The Miami Dolphins defensive tackle met with reporters for the first time since Quinnen Williams secured a four-year, $96 million contract extension from the Jets.
Williams and Wilkins entered the NFL in the same draft class, and it would have been superhuman for Wlkins not to feel at least a small pang of jealousy when he saw yet another one of his contemporaries cash in.
Wilkins’ time will soon come. He knows that, bare minimum, he’ll play under the franchise tag in 2024 (he would earn an estimated $20.9 million under that designation). And the Dolphins know that they’ll need to pay to play, particularly after Wilkins’ deft comments on the matter Saturday.
Did Christian Wilkins Send the Miami Dolphins a Message?
Wilkins took the “control what I can control” tact when asked again about whether his contract situation weighs on his mind.
He added: “I definitely feel like I’ve done enough and done a lot to earn a new deal and a new contract; but again, I’m just focusing on ball and improving every day and just giving my all to this organization and hopefully they’ll give their all back to me.”
That’s pretty standard stuff. Wilkins is right. He’s done more than enough to warrant a high-dollar deal. The question isn’t if he’ll get a long-term extension rich with guaranteed money, but when — and from whom.
And as Wilkins made a passing allusion to Saturday, the Dolphins and their fans should know that he is going to seek what he believes he’s worth.

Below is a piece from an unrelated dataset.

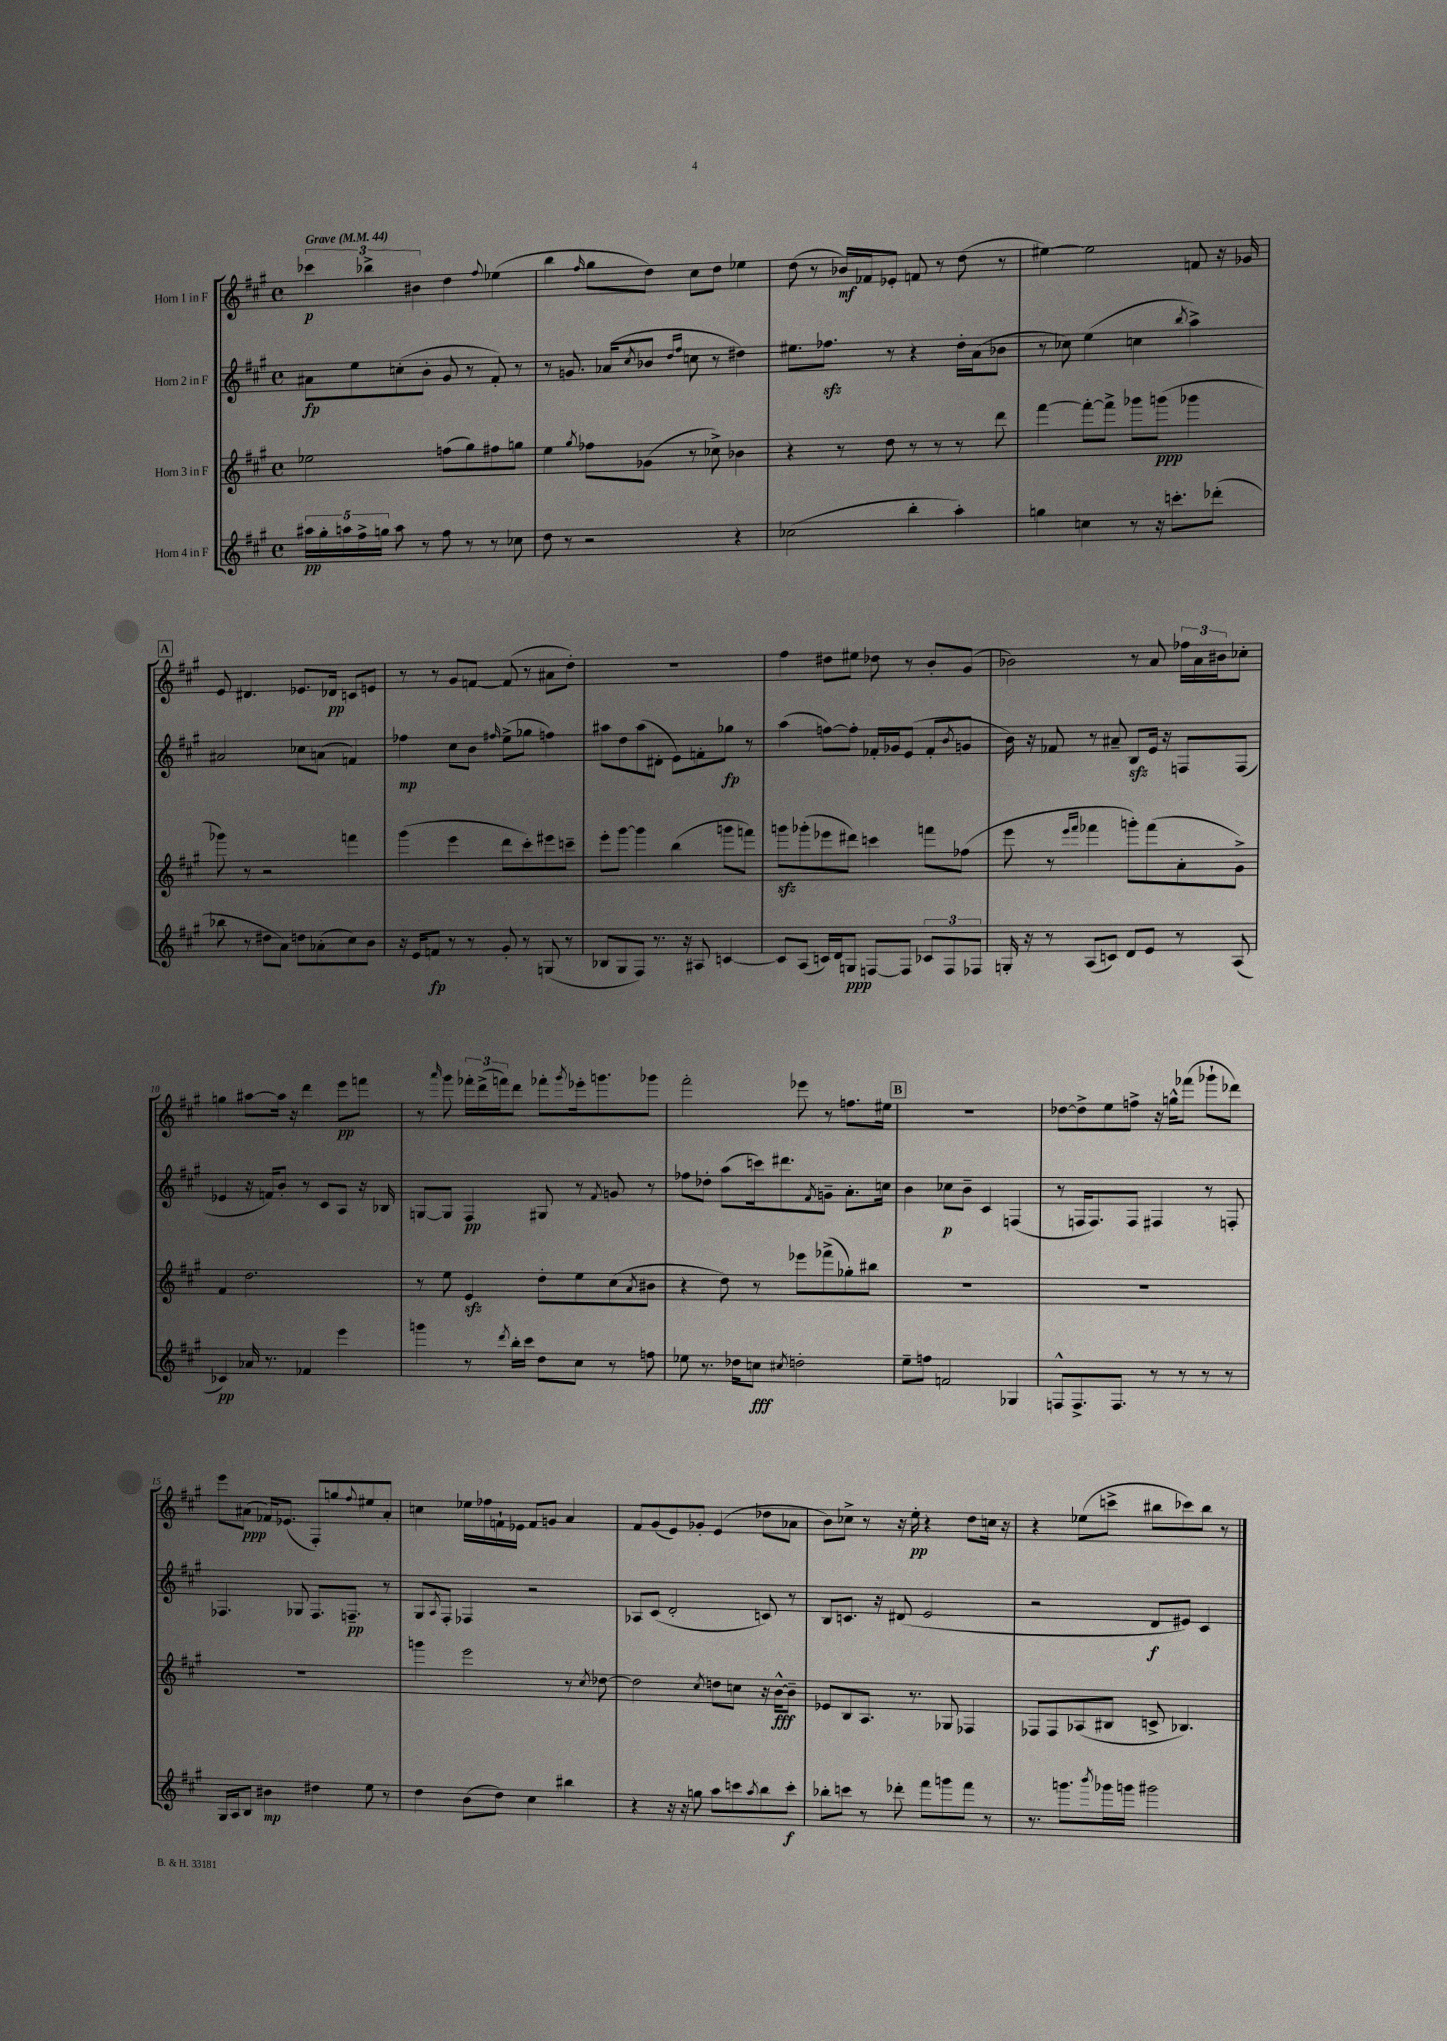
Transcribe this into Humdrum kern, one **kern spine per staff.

Asked to comment on defensive tackles of today getting paid like quarterbacks of yesterday, Wilkins said something revealing if one reads between the lines.
“I just love it for the evolution of the game and how far we’ve come as a position,” he said. “Again, like I said, I’m big on respecting the game, so it’s my job to carry that torch for those Warren Sapps, those Vince Wilforks — all those guys that I grew up watching and learning from. I have a responsibility, so I love what we’ve been able to do as a position for the game, and hopefully, we’ll continue to do that.”
Wilkins naming Sapp is fascinating. The legendary interior defender in 1998 signed what was, at the time, the most lucrative contract ever for a defensive player.
And, in Wilkins’ own words, he feels “a responsibility” to “carry that torch.”
That doesn’t sound like someone prepared to take a haircut to stay in Miami — a complicating factor for a Dolphins team that surely wants to keep their defense’s heart and soul but is nearly $50 million over the cap in 2024.
“Christian is, since I’ve been here, he’s been one way. I truly believe in that way, he embodies what I expect for our team, each individual to be, on a day-to-day basis for you to have success,” Dolphins coach Mike McDaniel said Saturday.
“So how do you categorize that? That’s an important part of the team. I promise you this. If Christian Wilkins came out to practice and was like, ehh (shrugs shoulders), we’d have problems. So as teammates, you end up depending on each other for certain things that you know you can count on. Energy, strain, relentlessness, these are all things that if you’re trying to be a good team, you want to embody.”